Consegui desacelerar. Confesso que cuidar da saúde e a greve dos caminhoneiros me ajudaram. Até tirei dois cochilos após o almoço e um de manhã mesmo. Esse último e matinal, após ter tomado Tramal, um remédio para dor moderada a grave, antes de um procedimento médico.
Engraçado que desacelerando fui definindo o foco. Escolhendo o que realmente era importante para mim, e aí acelerando. Abandonei um dos cursos online que estava fazendo. Acelerei no que julgava mais importante. Planejei o que queria para o mês e as coisas foram acontecendo. Sem esforço, naturalmente.
A empresa está aberta com conta no banco e contador. Curti uma tarde com Davi e outra com a Lara. Escrevi e publiquei. Aprendi novos recursos no WordPress. Comprei um Mac e devolvi meu PC para a Yandeh. Executei quase tudo que planejei. E sem culpa joguei para frente o que não fiz. Comecei um projeto como consultora, uma carreira que queria experimentar e que tangenciei logo nos meus primeiros anos de trabalho. Encontrei amigos e tive conversas deliciosas. Uma delas no Museu da Casa Brasileira, devidamente apresentado no próximo parágrafo. Juntei amigo, almoço, trabalho voluntário e design aerodinâmico dos objetos da casa. Sensacional. Participei de eventos inusitados: Empowering women to work better and happy, o Mercado de arte ativos e perspectivas, workshop de carreiras e lançamento do Proacoins e um painel de Mindfullness, onde um monge e um psiquiatra exploraram o conceito. E finalmente consegui me inscrever e ir a um evento que há pelo menos três anos queria participar, o Day1 da Endeavor, em que vários empreendedores contam suas histórias e seus dias primeiros dias na jornada empreendedora. Provavelmente tema de um futuro texto.
E aproveitando o clima relax e de experiências quero destacar dois temas neste texto. Um livro que li e me ajudou muito e lugares sabáticos em São Paulo.
Impressionante como São Paulo é capaz de ter lugares que são oásis no meio do deserto, ou melhor, oásis de paz e tranquilidade no meio do caos. O Museu da Casa Brasileira é um deles. Na agitada e financeira avenida Faria Lima, um casarão antigo chama atenção. O Solar neoclássico construído entre 1942 e 1945 foi residência do ex-prefeito de São Paulo (1934-1938) Fábio da Silva Prado e sua esposa Renata Crespi Prado. Após a morte de Fábio sua esposa se mudou. E em 1968 doou a residência que em 1970 foi aberta ao público já como o Museu da Casa Brasileira. É o único no Brasil dedicado ao design e arquitetura. Está dividido entre exposições fixas e temporárias, sempre em torno do mesmo tema: móveis, objetos e fotos da casa. Destaco meus três lugares preferidos no museu: a coleção de cadeiras, bancos e poltronas, parte da exposição fixa, o jardim e o restaurante. O restaurante Santinho, da chef Morena Leite, enaltece a culinária brasileira. Sirva-se no variado buffet e sente-se no deck de onde é possível apreciar o arborizado jardim. Num único passeio épossível contemplar arte, comer bem e relaxar. Aos finais de semana o restaurante costuma lotar. Então recomendo se dar uns minutos de paz na semana.

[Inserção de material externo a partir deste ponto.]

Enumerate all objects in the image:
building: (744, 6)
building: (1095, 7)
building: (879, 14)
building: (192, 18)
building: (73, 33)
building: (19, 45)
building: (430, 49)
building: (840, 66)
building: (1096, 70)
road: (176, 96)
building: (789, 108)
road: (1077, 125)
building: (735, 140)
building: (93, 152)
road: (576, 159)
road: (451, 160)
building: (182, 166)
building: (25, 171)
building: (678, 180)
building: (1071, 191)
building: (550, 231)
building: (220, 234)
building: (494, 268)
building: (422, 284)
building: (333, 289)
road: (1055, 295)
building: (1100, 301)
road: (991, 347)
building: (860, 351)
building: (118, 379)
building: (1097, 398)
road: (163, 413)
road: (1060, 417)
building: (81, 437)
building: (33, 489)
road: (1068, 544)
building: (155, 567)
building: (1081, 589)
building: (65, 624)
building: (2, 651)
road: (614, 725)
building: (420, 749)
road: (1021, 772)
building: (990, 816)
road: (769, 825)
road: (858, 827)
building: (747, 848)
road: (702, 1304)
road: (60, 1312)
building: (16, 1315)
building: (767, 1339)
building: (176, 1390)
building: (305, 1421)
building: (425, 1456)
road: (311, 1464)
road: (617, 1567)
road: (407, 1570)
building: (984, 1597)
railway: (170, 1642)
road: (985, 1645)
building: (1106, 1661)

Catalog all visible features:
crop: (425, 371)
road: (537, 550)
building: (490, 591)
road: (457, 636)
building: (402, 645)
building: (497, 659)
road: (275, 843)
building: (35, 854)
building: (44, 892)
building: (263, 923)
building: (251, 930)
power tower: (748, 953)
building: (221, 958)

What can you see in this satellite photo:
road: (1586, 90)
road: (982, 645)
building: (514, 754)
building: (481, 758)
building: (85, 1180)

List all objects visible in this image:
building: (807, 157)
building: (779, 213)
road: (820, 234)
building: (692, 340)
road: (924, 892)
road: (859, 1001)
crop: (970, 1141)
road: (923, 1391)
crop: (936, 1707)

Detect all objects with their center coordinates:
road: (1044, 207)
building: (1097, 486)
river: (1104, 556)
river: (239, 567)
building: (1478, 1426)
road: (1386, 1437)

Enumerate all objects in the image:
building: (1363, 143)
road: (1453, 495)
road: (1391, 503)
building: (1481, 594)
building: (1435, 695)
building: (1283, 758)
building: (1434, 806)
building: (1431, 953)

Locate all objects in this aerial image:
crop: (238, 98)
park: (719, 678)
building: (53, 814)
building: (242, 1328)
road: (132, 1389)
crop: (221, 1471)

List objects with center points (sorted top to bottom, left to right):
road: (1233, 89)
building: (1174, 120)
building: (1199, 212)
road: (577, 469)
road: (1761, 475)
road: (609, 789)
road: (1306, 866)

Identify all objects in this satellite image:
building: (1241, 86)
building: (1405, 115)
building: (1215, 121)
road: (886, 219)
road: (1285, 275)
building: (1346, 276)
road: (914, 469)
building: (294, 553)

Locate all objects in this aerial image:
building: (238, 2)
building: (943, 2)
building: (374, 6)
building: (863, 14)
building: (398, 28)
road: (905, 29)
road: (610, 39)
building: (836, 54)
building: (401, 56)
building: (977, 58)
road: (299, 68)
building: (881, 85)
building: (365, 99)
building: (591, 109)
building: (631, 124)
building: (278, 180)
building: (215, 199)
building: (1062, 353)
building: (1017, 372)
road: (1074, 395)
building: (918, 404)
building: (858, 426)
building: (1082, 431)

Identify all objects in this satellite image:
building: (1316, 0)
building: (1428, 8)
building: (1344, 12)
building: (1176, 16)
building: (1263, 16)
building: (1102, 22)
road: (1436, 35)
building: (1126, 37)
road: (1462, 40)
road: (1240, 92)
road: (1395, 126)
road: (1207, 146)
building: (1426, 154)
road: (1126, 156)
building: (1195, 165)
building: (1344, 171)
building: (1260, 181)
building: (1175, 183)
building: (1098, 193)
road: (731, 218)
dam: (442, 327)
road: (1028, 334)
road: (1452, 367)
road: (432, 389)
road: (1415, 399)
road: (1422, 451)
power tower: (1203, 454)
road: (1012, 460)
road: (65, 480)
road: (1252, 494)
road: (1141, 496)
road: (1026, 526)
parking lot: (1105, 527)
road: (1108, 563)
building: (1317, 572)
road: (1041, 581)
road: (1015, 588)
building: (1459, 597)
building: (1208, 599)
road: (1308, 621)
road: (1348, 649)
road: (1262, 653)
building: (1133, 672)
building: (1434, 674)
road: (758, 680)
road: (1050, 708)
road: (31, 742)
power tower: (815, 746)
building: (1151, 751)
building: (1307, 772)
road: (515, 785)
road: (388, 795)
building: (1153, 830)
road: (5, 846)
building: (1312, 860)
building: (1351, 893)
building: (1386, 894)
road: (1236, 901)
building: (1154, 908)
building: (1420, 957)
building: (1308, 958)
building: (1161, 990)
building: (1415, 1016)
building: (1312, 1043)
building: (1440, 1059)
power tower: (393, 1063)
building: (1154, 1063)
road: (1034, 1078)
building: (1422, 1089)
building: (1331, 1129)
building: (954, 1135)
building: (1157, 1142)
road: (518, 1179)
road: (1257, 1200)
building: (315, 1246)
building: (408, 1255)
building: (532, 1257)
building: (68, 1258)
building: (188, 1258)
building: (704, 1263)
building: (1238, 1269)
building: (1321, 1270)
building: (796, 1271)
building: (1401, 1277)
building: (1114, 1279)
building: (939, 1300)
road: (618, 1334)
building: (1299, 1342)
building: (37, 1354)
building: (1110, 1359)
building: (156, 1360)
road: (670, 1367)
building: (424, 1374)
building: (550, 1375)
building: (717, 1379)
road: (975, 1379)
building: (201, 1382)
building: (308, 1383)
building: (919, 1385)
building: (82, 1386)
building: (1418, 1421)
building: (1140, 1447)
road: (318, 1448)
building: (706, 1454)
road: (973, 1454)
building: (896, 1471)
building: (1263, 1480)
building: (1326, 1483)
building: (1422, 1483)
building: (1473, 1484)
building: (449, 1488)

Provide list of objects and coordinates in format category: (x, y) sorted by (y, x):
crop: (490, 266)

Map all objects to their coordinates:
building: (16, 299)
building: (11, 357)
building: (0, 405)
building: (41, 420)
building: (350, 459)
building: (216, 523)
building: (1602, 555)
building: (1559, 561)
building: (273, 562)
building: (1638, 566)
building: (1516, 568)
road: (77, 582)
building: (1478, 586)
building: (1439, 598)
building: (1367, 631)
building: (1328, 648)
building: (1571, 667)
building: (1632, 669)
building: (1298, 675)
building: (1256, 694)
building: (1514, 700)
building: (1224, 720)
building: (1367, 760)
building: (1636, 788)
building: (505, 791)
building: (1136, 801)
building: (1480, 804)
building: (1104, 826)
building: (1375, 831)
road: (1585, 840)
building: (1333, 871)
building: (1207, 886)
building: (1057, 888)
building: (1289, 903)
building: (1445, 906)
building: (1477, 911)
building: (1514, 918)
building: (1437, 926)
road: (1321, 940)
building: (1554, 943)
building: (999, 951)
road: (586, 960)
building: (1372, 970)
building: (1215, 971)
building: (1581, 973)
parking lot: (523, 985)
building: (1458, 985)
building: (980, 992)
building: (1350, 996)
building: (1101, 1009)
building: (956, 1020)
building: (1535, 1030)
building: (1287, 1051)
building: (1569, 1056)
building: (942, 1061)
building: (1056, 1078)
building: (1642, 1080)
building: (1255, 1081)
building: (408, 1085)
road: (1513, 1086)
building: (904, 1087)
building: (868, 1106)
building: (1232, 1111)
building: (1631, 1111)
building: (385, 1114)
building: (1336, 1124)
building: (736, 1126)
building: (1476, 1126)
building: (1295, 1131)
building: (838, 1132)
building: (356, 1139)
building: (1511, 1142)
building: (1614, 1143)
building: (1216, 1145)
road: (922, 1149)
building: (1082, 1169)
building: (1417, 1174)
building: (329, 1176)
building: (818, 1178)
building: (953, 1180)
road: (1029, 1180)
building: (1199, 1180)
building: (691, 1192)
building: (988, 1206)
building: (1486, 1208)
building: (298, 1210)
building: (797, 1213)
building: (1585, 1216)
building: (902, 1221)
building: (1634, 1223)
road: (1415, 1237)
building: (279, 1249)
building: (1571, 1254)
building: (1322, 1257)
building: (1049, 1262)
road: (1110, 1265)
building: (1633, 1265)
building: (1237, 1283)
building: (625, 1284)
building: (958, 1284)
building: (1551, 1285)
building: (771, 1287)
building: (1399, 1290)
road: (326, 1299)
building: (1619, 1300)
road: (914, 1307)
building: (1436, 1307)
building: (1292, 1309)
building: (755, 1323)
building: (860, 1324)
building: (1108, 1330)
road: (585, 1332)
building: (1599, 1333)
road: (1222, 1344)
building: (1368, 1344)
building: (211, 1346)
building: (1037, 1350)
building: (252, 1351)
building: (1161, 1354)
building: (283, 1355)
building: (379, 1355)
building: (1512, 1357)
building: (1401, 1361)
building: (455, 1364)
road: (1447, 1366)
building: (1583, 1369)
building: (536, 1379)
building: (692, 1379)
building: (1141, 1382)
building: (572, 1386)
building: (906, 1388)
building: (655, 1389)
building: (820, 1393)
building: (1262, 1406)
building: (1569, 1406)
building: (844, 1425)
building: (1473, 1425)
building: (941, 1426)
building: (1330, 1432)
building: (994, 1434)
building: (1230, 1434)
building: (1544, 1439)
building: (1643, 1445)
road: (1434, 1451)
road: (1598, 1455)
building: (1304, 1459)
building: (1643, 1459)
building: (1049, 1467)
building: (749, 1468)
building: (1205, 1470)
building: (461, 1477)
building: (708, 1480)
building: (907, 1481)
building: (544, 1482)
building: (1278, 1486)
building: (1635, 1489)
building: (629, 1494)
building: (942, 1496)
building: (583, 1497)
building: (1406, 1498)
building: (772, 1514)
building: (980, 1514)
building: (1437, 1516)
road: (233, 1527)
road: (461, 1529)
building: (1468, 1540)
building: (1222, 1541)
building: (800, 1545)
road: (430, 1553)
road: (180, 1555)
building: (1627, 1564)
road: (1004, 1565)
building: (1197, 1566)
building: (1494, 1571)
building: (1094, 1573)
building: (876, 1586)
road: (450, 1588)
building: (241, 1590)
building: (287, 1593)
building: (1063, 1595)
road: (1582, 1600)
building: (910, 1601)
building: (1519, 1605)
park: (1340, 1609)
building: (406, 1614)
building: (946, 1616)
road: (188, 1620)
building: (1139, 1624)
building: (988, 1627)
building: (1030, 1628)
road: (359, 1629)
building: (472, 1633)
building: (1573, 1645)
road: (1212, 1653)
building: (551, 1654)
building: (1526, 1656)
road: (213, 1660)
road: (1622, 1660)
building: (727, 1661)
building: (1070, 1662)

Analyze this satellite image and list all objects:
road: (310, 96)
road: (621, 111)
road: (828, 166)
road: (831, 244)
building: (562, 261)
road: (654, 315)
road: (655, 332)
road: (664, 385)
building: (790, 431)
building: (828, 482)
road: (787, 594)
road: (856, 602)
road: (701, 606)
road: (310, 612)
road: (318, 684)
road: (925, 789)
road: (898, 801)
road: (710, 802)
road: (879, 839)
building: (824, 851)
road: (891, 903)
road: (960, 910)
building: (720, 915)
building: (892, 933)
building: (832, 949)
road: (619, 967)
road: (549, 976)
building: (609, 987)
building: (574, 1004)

Reboot your life, foi o livro que me acompanhou este mês. Escrito por quatro mulheres (Catherine Allen, Nancy Bearg, Rita Foley e Jaye Smith) que já fizeram seus sabáticos e pesquisaram mais de 200 pessoas em diferentes estágios de vida e com diversas motivações para os delas próprias. Em dez capítulos o livro passa por dar-se o presente do tempo, os vários tipos de sabático, como planejá-lo e financiá-lo, os primeiros 30 dias (há se eu o tivesse lido antes…), a volta ao trabalho e cuidados com ladrões de sabático e com companheiros ou família fora do sabático. O capitulo final foi meu preferido: Vivendo de Forma Sabática pela Vida Toda. Apesar de cada vez mais comuns, tempos sabáticos ainda são exceção e muitas vezes malvistos ou mal compreendidos. Ao ler sobre varias e diversas experiências fui me sentindo acompanhada e cada vez mais confortável nessa jornada.
Primeiro mês que desacelerei e realmente experimentei coisas. As emoções já não são tão oscilantes e intensas. Vamos seguir a vida assim, sem pressa, sem metas e deadlines… Let it be. A jornada apenas começou.